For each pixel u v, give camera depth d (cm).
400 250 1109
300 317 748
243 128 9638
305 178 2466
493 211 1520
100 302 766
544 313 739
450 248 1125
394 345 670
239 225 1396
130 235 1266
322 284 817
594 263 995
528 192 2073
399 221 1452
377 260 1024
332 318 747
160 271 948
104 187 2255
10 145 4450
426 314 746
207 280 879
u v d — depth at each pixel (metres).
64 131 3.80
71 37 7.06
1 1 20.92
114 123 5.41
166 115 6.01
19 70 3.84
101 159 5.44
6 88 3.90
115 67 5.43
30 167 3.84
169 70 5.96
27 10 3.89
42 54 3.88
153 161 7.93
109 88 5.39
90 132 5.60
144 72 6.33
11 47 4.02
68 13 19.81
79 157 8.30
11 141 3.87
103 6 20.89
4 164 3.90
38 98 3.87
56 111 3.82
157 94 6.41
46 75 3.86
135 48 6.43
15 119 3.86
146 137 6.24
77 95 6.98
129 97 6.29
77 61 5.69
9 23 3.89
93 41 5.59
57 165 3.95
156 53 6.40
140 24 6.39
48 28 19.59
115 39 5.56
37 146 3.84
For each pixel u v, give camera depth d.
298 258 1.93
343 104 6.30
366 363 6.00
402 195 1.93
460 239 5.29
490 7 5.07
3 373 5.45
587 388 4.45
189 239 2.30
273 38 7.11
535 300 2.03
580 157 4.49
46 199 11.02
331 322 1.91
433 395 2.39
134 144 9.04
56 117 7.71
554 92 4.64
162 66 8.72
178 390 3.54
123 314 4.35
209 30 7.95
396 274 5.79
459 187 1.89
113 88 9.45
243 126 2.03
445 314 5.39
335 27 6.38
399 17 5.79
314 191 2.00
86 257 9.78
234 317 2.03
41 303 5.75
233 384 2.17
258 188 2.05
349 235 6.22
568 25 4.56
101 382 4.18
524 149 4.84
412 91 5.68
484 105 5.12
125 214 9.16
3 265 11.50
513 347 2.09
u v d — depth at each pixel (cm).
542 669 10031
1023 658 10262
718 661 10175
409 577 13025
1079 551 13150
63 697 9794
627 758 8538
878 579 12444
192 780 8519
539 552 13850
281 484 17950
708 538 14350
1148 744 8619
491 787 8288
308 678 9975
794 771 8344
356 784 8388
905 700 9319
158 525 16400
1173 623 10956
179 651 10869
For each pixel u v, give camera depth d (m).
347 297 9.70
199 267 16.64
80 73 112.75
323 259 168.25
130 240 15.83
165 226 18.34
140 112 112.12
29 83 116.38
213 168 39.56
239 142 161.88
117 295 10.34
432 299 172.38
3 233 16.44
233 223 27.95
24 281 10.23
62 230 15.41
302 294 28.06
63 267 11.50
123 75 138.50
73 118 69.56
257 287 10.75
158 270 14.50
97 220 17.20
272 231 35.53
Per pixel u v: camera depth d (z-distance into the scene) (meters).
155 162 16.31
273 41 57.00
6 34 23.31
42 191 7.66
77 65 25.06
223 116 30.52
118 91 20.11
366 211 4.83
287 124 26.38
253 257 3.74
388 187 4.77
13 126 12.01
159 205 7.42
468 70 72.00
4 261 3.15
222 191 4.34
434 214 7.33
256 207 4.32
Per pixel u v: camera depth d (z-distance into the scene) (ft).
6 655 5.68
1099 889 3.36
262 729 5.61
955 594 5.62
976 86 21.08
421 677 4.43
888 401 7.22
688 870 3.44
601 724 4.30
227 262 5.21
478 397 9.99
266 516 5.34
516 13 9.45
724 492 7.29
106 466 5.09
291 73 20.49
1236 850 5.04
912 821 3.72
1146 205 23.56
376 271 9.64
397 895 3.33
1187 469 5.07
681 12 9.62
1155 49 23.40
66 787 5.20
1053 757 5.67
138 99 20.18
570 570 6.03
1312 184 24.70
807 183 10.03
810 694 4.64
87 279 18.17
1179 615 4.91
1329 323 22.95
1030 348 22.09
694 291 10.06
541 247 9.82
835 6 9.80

**What is needed**.
Nothing but a number should be given: how many lines in the records hold the word "camera".

**Answer space**.
5